◆ **Your task**
Write out every line of text in the items below exactly as it appears, leaving out the pictures.
■ ■ ■ ■ ■ ■ ■
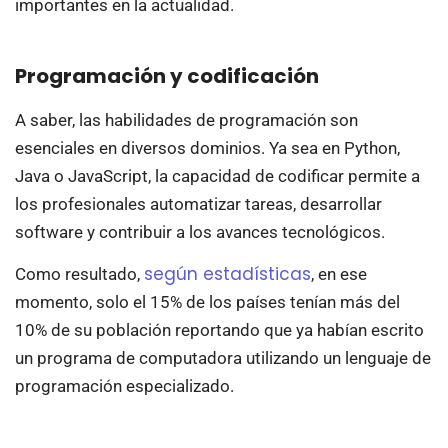
importantes en la actualidad.
Programación y codificación
A saber, las habilidades de programación son
esenciales en diversos dominios. Ya sea en Python,
Java o JavaScript, la capacidad de codificar permite a
los profesionales automatizar tareas, desarrollar
software y contribuir a los avances tecnológicos.
según estadísticas
Como resultado,
, en ese
momento, solo el 15% de los países tenían más del
10% de su población reportando que ya habían escrito
un programa de computadora utilizando un lenguaje de
programación especializado.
■ ■ ■ ■ ■ ■ ■
◆ **Solution for this problem**
importantes en la actualidad.
Programación y codificación
A saber, las habilidades de programación son
esenciales en diversos dominios. Ya sea en Python,
Java o JavaScript, la capacidad de codificar permite a
los profesionales automatizar tareas, desarrollar
software y contribuir a los avances tecnológicos.
según estadísticas
Como resultado,
, en ese
momento, solo el 15% de los países tenían más del
10% de su población reportando que ya habían escrito
un programa de computadora utilizando un lenguaje de
programación especializado.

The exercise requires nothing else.